一人の男が炎天下、空腹に絶えながら思い荷物を背負って歩き続けている。【目的地は? なんでそんな必至に? その重そうな荷物は何? つ~かそもそも、これ誰よ?】等などさまざまな疑問が一気に浮かぶ。でも思考をゴッソリそっちに持って行かれる事はなく、数々の疑問を取りあえず頭の片隅にそっと置きつつ物語の続きに備えている…と、脳が勝手にそんな動きをしていることを時間差で自覚し驚いた。「おお!? 俺の脳も中々やりおるわ!」と思いましたが「イヤしかし凄いのは俺の脳じゃなく有川さんの文章力じゃないか!」とすぐ気づきました。もうグイグイです! スンゴイ馬力でグイグイとその世界に惹きつけられまくりのズイズイです! ですからつまりグイズイって訳ですけど、グイズイなんて言葉はありませんので余計なことを書いたなぁと反省しました。ですから書く方(ワタシ)も読む方(アナタ様)も、お互い気持ちを切り替えて先へ進めるとしましょう!
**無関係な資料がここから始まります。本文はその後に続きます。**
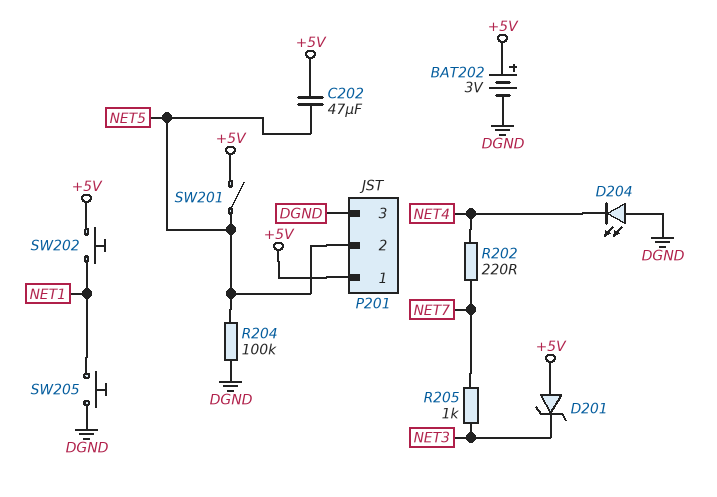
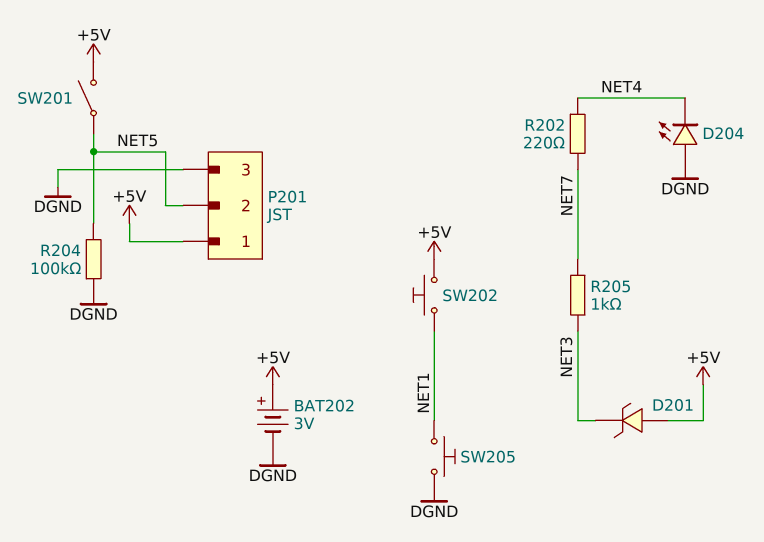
C202: 47uF (+5V, NET5) -> none

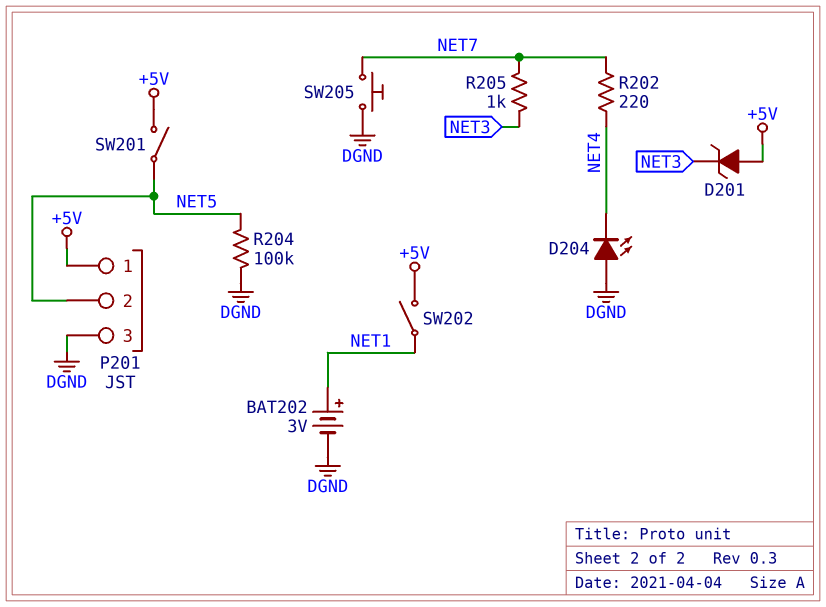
BAT202: 3V (plus +5V, minus DGND) -> 3V (plus NET1, minus DGND)
SW202: button (+5V, NET1) -> switch (+5V, NET1)
SW205: button (DGND, NET1) -> button (DGND, NET7)

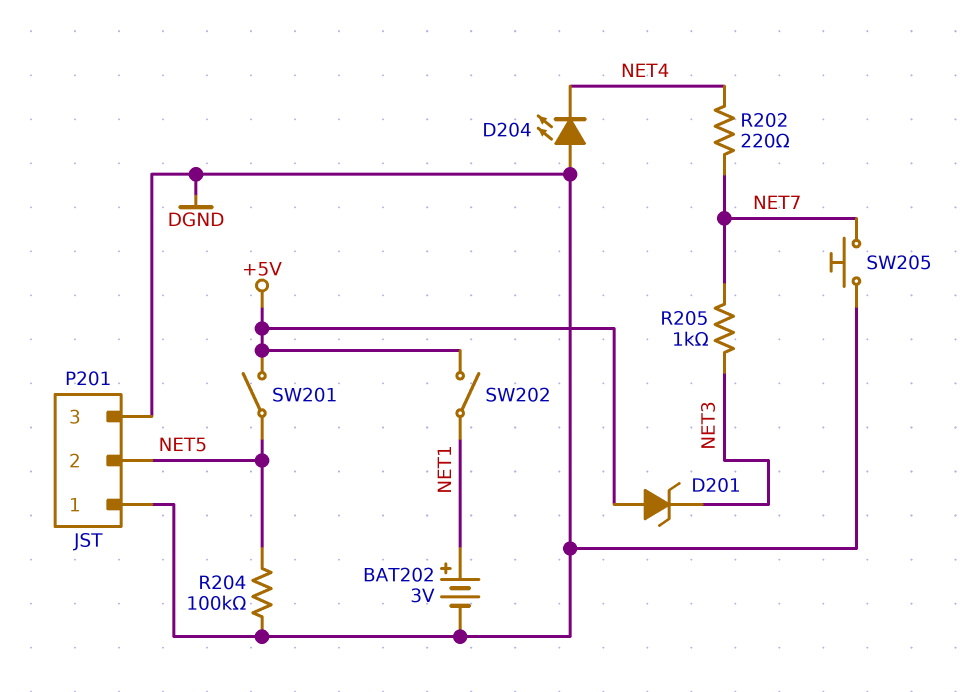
P201 pin 1: +5V -> DGND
世界規模で相当に洒落にならない状況下、まさに文字通り「塩の街」と化した東京から物語は始まります。人類は急激にその数を減らしつつも、それを(ある意味)甘受しかけている世界、何処か退廃的とさえ感じるその世界で登場人物達は、すぐ傍にある「死」と向き合いながら大切な人を強く強く「想う」のです。本文1行目から入った「スイッチ」は途中でオフになることなく入りっぱなしで、それどころか気持ち良い読後感をも置き土産に残してくれました。完璧です…もはや完全犯罪ですミステリーじゃないのに!

ただ強いて言わせて戴きますと…ヒロインがヒロインとして完璧過ぎて僕ぁタイプじゃないっすね…って、ウン本当は解ってる自分が捻くれてるだけなんだ。だから真奈ちゃんは悪くないし彼女を悪く言ったら俺が許さないぜ! とか言っちゃえる位に程よく自分を見失いがちですが、この作品をオススメしたい気持ちがブレる事は断じてございませぬ。いやホント非常に面白い作品ですっ!